In this talk John Mount of Win-Vector, LLC will demonstrate the CRAN package rquery, and the new package rqdatatable.
rquery is a query generator for R based on Edgar F. Codd's relational algebra, and on production experience using SQL and dplyr at big data scale. rquery is powerful, easy to teach, has error checking, and basic query optimization. It is the fastest way to manipulate remote big data from R, for example data found on PostgreSQL or Spark. rqdatatable is a new package that implements the rquery grammar in memory using the data.table package. This allows the same rquery pipeline to be used remotely. such as on Spark, and for in-memory data. rqdatatable transforms are usually nearly as fast as native data.table code and usually much faster than the equivalent base-R or dplyr code.
These packages can save substantial development and infrastructure costs.

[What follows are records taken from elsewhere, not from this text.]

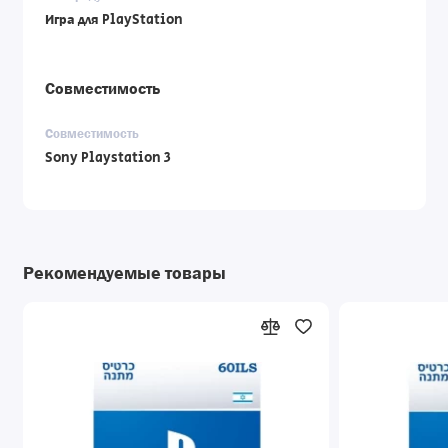
Игра для PlayStation
Совместимость
Совместимость
Sony Playstation 3
Рекомендуемые товары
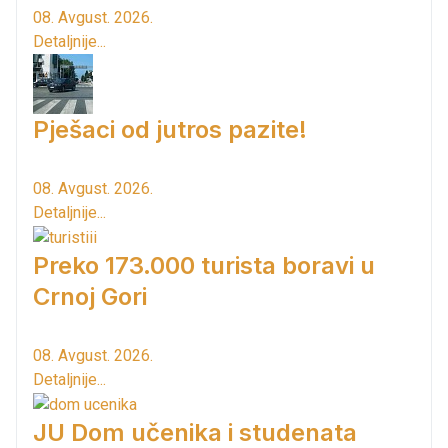
08. Avgust. 2026.
Detaljnije...
Pješaci od jutros pazite!
08. Avgust. 2026.
Detaljnije...
Preko 173.000 turista boravi u
Crnoj Gori
08. Avgust. 2026.
Detaljnije...
JU Dom učenika i studenata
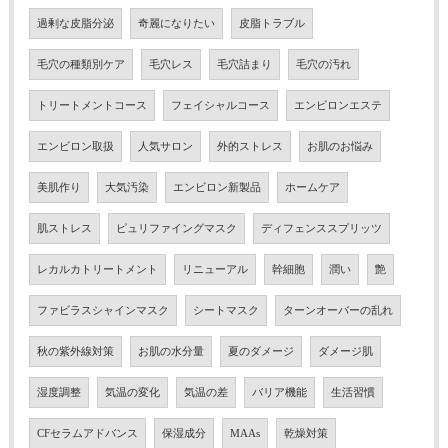
過剰な皮脂分泌
奇麗になりたい
皮脂トラブル
毛穴の種類別ケア
毛穴レス
毛穴詰まり
毛穴の汚れ
トリートメントコース
フェイシャルコース
エンビロンエステ
エンビロン取扱
人気サロン
外的ストレス
お肌のお悩み
美肌作り
大気汚染
エンビロン新製品
ホームケア
肌ストレス
ピュリファイングマスク
ディフェンススプリッツ
レカルカトリートメント
リニューアル
幹細胞
潤い
艶
ファビラスシャインマスク
シートマスク
ターンオーバーの乱れ
秋の紫外線対策
お肌の水分量
夏のダメージ
ダメージ肌
湿度調整
気温の変化
気温の差
バリア機能
生活習慣
CFセラムアドバンス
保湿成分
MAAs
乾燥対策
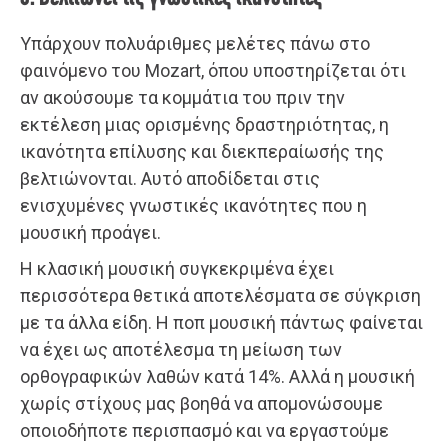
Υπάρχουν πολυάριθμες μελέτες πάνω στο
φαινόμενο του Mozart, όπου υποστηρίζεται ότι
αν ακούσουμε τα κομμάτια του πριν την
εκτέλεση μιας ορισμένης δραστηριότητας, η
ικανότητα επίλυσης και διεκπεραίωσής της
βελτιώνονται. Αυτό αποδίδεται στις
ενισχυμένες γνωστικές ικανότητες που η
μουσική προάγει.
Η κλασική μουσική συγκεκριμένα έχει
περισσότερα θετικά αποτελέσματα σε σύγκριση
με τα άλλα είδη. Η ποπ μουσική πάντως φαίνεται
να έχει ως αποτέλεσμα τη μείωση των
ορθογραφικών λαθών κατά 14%. Αλλά η μουσική
χωρίς στίχους μας βοηθά να απομονώσουμε
οποιοδήποτε περισπασμό και να εργαστούμε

John Mount is a principal consultant at Win-Vector LLC. He is a frequent writer, speaker, and R package contributor. He is one of the authors of the popular book "Practical Data Science with R" (Zumel, Mount; Manning 2014). John has a Ph.D. in computer science from Carnegie Mellon University.
Win-Vector LLC is a San Francisco based data science consulting company. Win-Vector LLC supports the important R packages vtreat, wrapr, rquery, and many more. It also hosts the popular Win-Vector blog, a technical resource used by many data scientists. Win-Vector LLC supplies consulting and training especially for projects involving R, statistics, machine learning, big data, or Spark. Past clients include Deliotte, EMC, Intuit, Genentech, Microsoft, SalesForce, and Zions Bank. Win-Vector LLC can be reached by writing to John Mount at [masked] . We are especially interested in new clients who want consulting or training on using the Win-Vector packages.
6:00 Doors open - socializing & individual questions
6:25 Announcements & Introduction
7:45 Wrap up & socializing
8:00 Out the door!